The employment-to-population ratio is a measure of the percentage of the population that is employed, while the job vacancy rate is a measure of the percentage of jobs that are vacant.

Which of the following is NOT a common measure of local inflation?

  1. The Consumer Price Index (CPI)

  2. The Producer Price Index (PPI)

  3. The Personal Consumption Expenditures Price Index (PCEPI)

  4. The Employment Cost Index (ECI)


Correct Option: D
Explanation:

The Employment Cost Index (ECI) is a measure of the cost of labor, not a measure of inflation.

What is the difference between the CPI and the PPI?

  1. The CPI is a measure of the average price of goods and services purchased by consumers, while the PPI is a measure of the average price of goods and services produced by businesses.

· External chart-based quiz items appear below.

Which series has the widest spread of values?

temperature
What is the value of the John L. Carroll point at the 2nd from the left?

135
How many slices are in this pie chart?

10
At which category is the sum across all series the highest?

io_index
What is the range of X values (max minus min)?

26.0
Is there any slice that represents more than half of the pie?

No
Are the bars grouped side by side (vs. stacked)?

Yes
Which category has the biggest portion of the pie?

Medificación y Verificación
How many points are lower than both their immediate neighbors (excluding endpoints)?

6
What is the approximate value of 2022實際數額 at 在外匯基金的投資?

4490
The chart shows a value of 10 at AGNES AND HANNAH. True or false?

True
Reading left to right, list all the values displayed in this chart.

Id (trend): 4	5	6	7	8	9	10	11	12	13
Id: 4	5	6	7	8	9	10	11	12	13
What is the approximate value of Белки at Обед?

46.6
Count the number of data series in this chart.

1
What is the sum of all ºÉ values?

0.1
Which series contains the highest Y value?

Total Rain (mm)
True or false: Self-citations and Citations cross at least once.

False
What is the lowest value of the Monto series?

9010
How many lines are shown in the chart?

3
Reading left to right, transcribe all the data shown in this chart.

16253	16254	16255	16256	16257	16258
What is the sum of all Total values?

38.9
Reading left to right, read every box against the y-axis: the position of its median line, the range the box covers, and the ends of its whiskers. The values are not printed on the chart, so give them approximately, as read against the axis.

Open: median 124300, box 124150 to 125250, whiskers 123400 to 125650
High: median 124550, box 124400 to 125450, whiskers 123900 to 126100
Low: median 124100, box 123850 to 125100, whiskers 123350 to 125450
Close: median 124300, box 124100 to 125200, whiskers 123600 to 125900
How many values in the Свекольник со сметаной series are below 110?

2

  2. The CPI is a measure of the average price of goods and services produced by businesses, while the PPI is a measure of the average price of goods and services purchased by consumers.

  3. The CPI is a measure of the average price of goods and services exported by a country, while the PPI is a measure of the average price of goods and services imported by a country.

  4. The CPI is a measure of the average price of goods and services imported by a country, while the PPI is a measure of the average price of goods and services exported by a country.


Correct Option: A
Explanation:

The CPI is a measure of the average price of goods and services purchased by consumers, while the PPI is a measure of the average price of goods and services produced by businesses.

What is the difference between the PCEPI and the CPI?

  1. The PCEPI is a measure of the average price of goods and services purchased by consumers, while the CPI is a measure of the average price of goods and services produced by businesses.

  2. The PCEPI is a measure of the average price of goods and services produced by businesses, while the CPI is a measure of the average price of goods and services purchased by consumers.

  3. The PCEPI is a measure of the average price of goods and services exported by a country, while the CPI is a measure of the average price of goods and services imported by a country.

  4. The PCEPI is a measure of the average price of goods and services imported by a country, while the CPI is a measure of the average price of goods and services exported by a country.


Correct Option:
Explanation:

The PCEPI is a measure of the average price of goods and services purchased by consumers, while the CPI is a measure of the average price of goods and services purchased by consumers in urban areas.